Jakarta (ANTARA News) - Menteri Keuangan Bambang Brodjonegoro mengatakan realisasi penerimaan negara hingga 5 Februari 2016 telah mencapai Rp94,9 triliun atau sekitar 5,2 persen dari target dalam APBN 2016 sebesar Rp1.822,5 triliun.

"Realisasi itu terdiri dari penerimaan perpajakan Rp78,8 triliun dan penerimaan negara bukan pajak Rp16,1 triliun," kata Bambang dalam rapat kerja dengan Badan Anggaran DPR RI di Jakarta, Rabu.

Bambang mengatakan realisasi pendapatan ini sedikit lebih rendah dari periode yang sama tahun lalu, namun angka penerimaan pajak serta bea dan cukai ini diproyeksikan akan meningkat mulai Maret 2016.

"Ada sedikit penurunan, tapi Maret ini pajak dan bea cukai akan mulai cover, karena ada kewajiban penyerahan SPT (Surat Pemberitahuan) di Maret, serta pola pembelian pita cukai baru untuk rokok," katanya.

Sementara, realisasi belanja negara telah mencapai Rp164,9 triliun yang terdiri dari belanja kementerian/lembaga Rp27,8 triliun, belanja nonkementerian/lembaga Rp37 triliun serta transfer ke daerah Rp100 triliun.

Bambang menjelaskan realisasi ini relatif tinggi sebab kebanyakan kementerian/lembaga telah memulai belanja pada Januari 2016 karena proses lelang yang lebih cepat, tidak lagi pada pertengahan tahun seperti sebelumnya.

Ia mengharapkan penyerapan belanja yang efektif ini terutama belanja modal, bisa terwujud sepanjang tahun 2016, agar program pembangunan yang direncanakan oleh pemerintah bisa berjalan dengan lebih cepat dan berkesinambungan.

"Tahun lalu serapan Kementerian PU Pera bisa mencapai 92 persen dari Rp109 triliun, padahal karena ada perubahan nomenklatur, praktis (penyerapan) baru mulai pada Mei.

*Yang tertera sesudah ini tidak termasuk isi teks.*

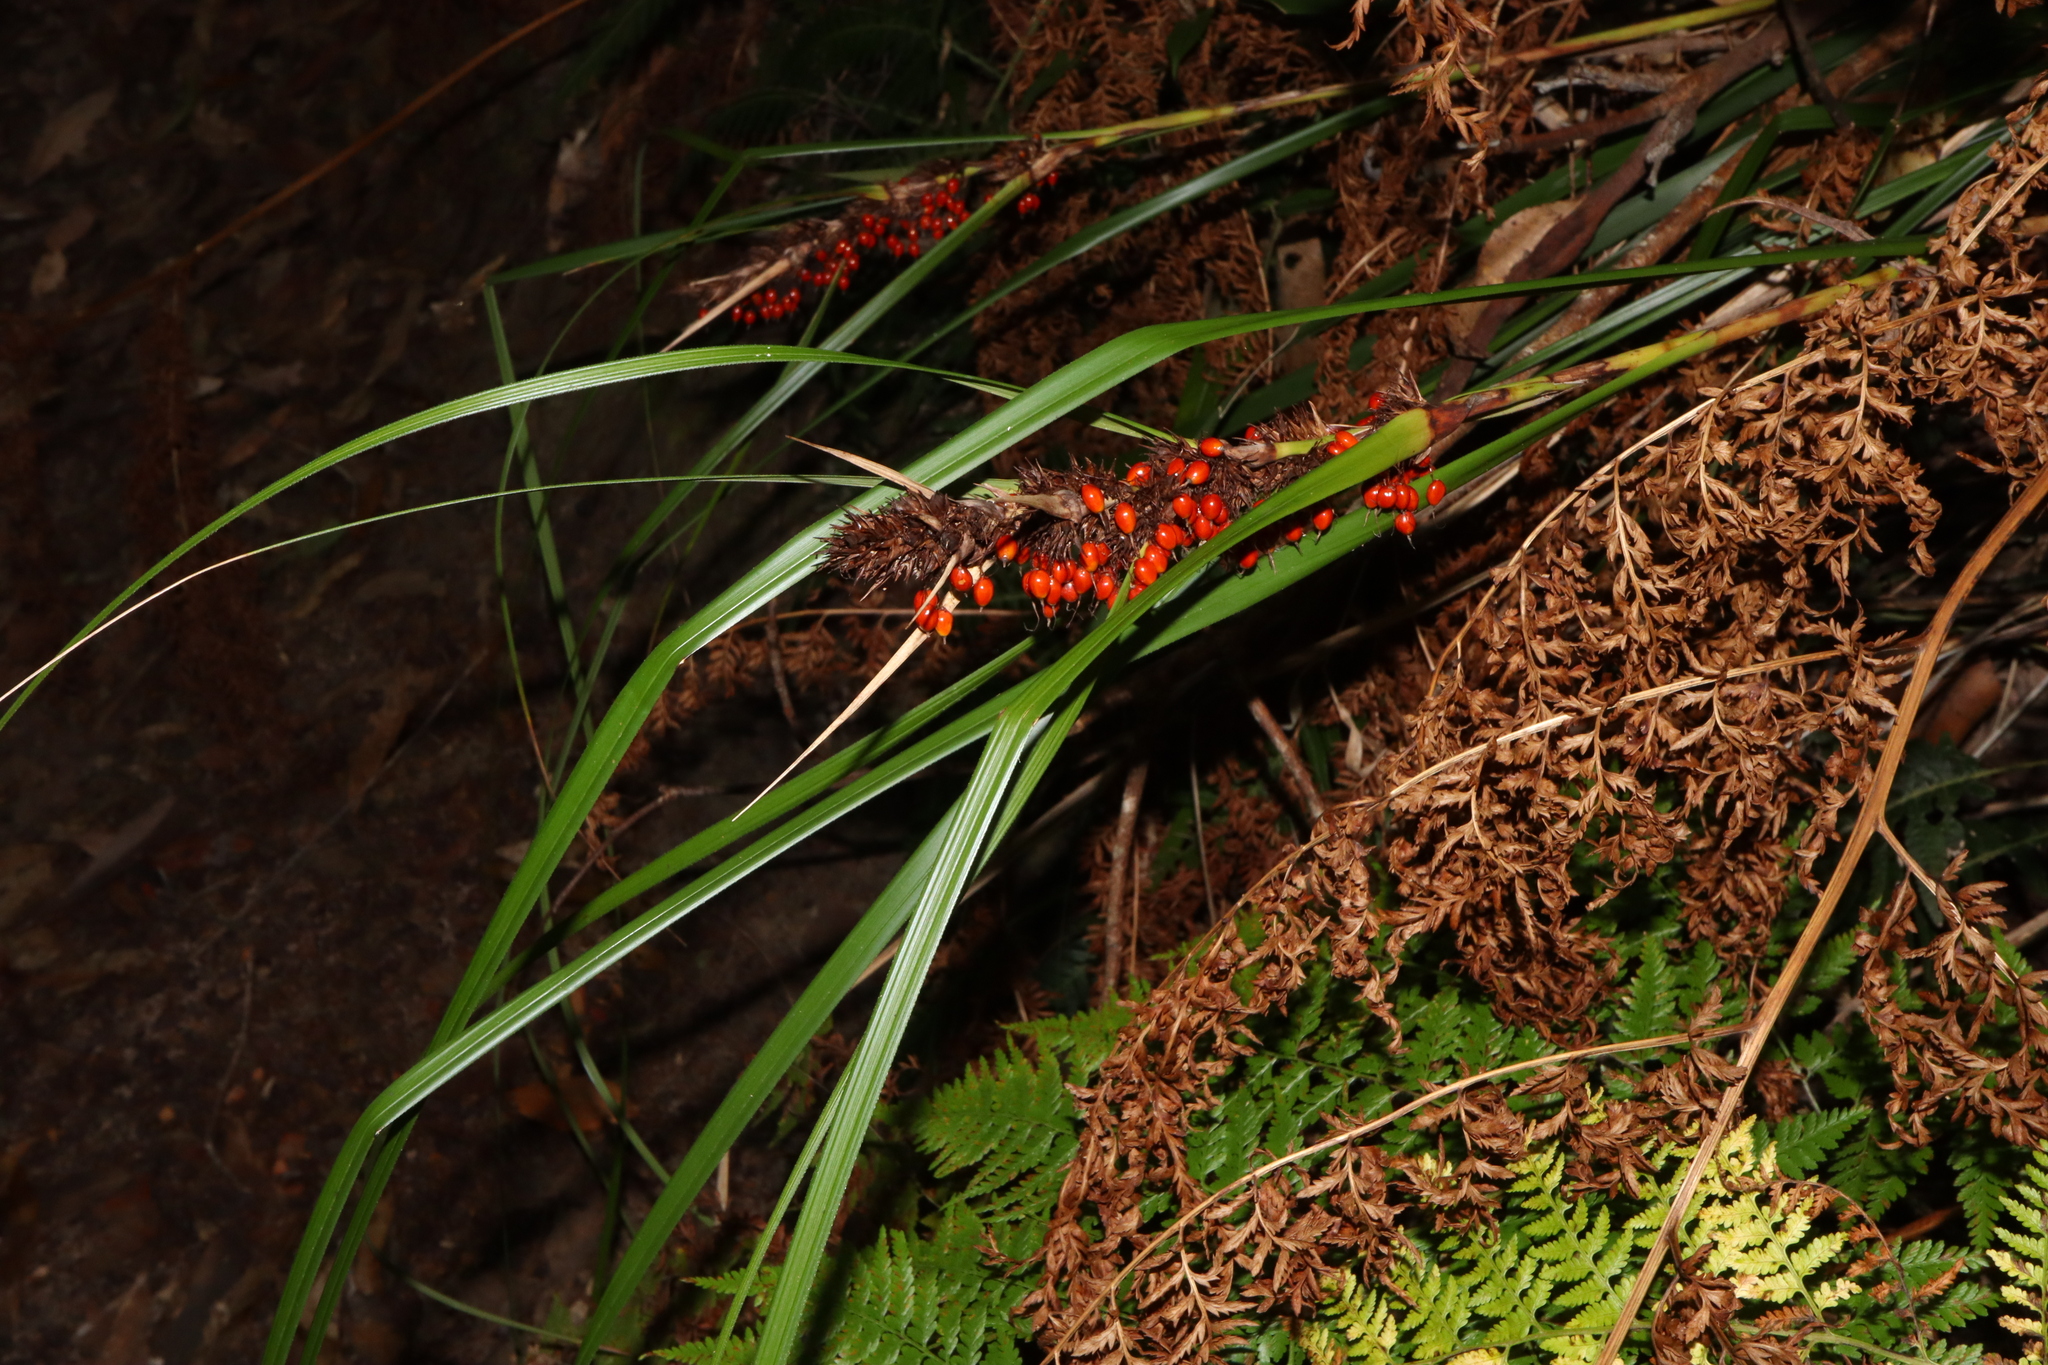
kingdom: Plantae
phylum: Tracheophyta
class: Liliopsida
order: Poales
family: Cyperaceae
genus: Gahnia
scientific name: Gahnia aspera
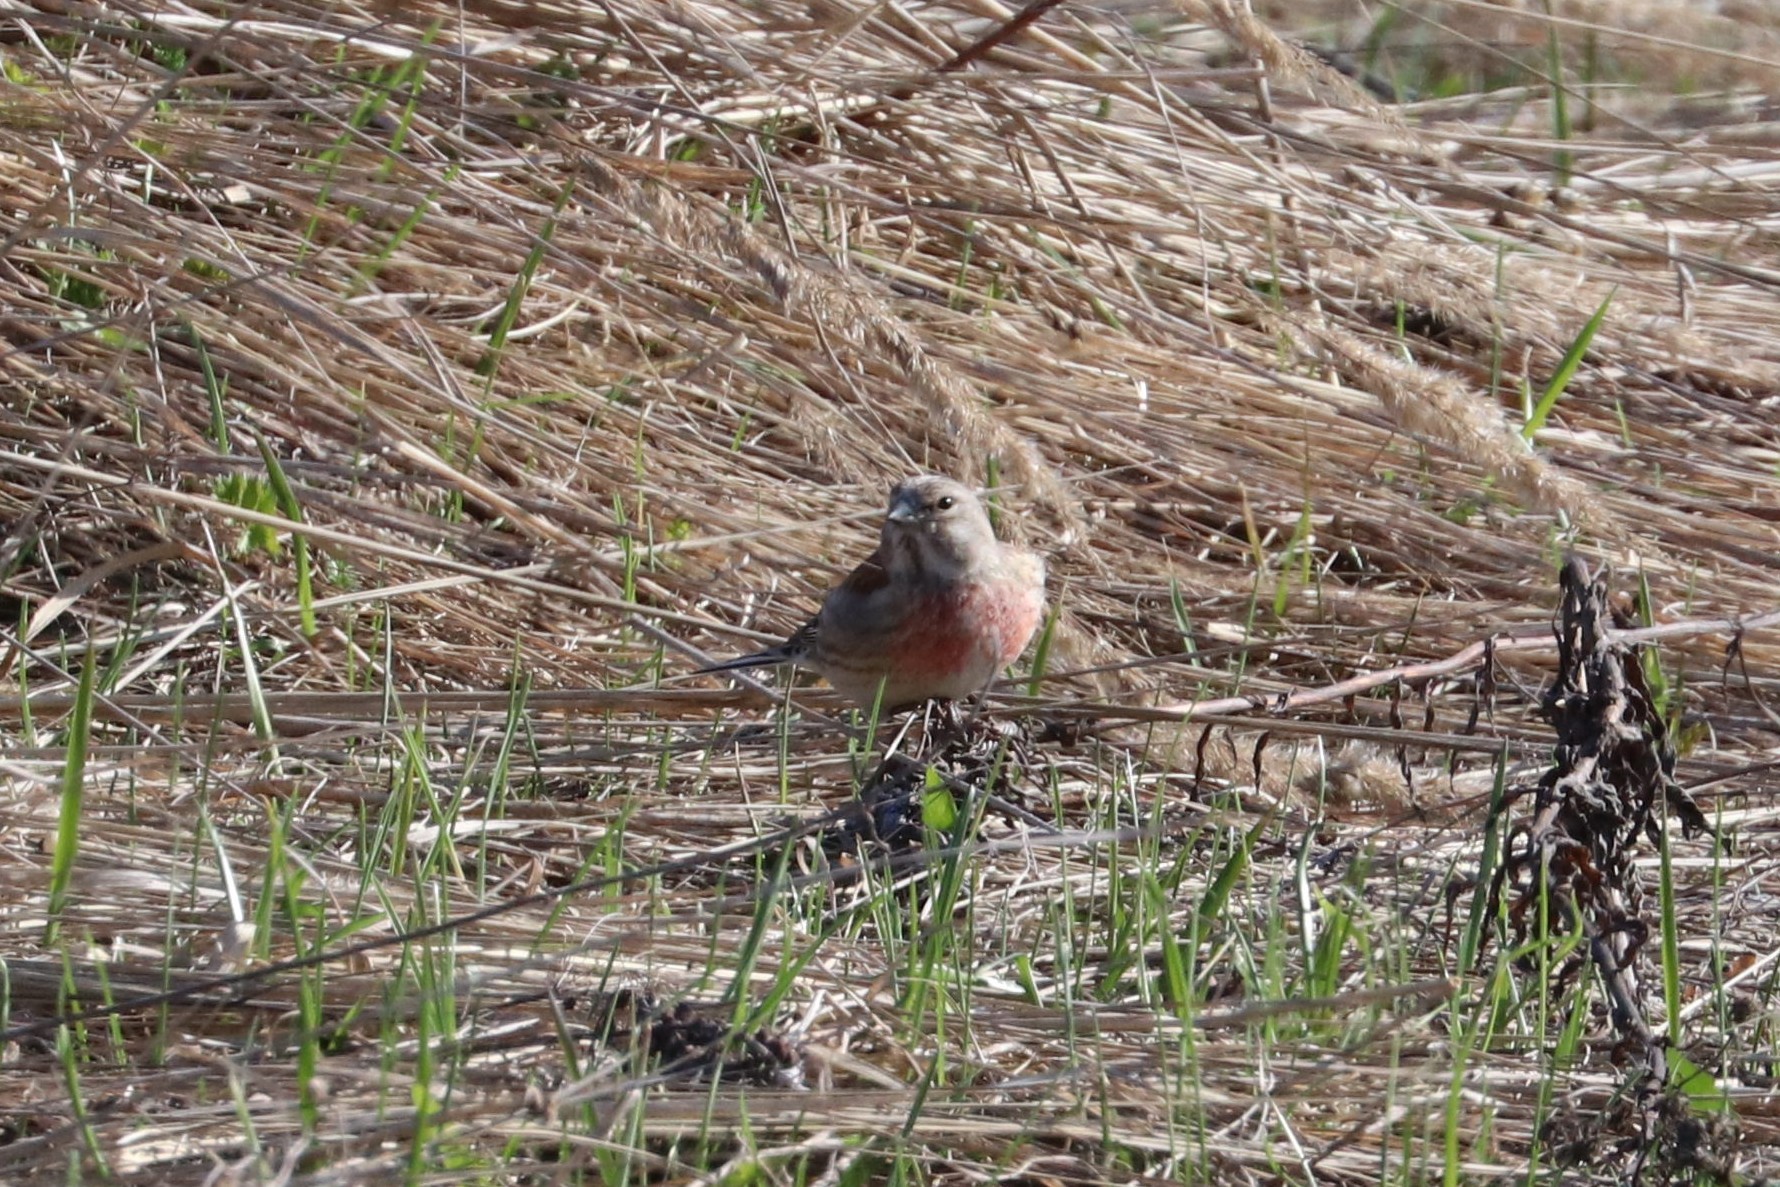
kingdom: Animalia
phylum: Chordata
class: Aves
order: Passeriformes
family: Fringillidae
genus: Linaria
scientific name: Linaria cannabina
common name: Common linnet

Semoga (tingginya realisasi) ini berulang di 2016," ujar Bambang.

Dengan realisasi penerimaan dan belanja negara yang tercatat hingga 5 Februari 2016, maka defisit anggaran telah mencapai Rp70 triliun atau sekitar 0,55 persen terhadap PDB.

Pengajuan RAPBN-P

Terkait anggaran, Bambang mengatakan pemerintah segera mengajukan RAPBN-P 2016 untuk dibahas bersama DPR karena diperkirakan ada perubahan postur penerimaan pajak serta potensi tambahan belanja.

Pengajuan postur anggaran yang baru ini sangat bergantung dari tambahan penerimaan pajak dari pemberlakuan pengampunan pajak, yang diharapkan mulai berjalan efektif sejak pertengahan tahun 2016.

Bambang tidak menyebutkan kapan waktu untuk mengajukan RAPBN-P ini, namun bisa dipastikan pembahasan postur anggaran yang baru, menunggu selesainya pembahasan UU Pengampunan Pajak.

"Pengesahan UU Tax Amnesty menjadi titik kunci dalam penentuan waktu. Bulan Mei ada pembicaraan pendahuluan untuk APBN 2017, mungkin waktu yang baik untuk membicarakan ini setelah pembicaraan pendahuluan APBN 2017," katanya.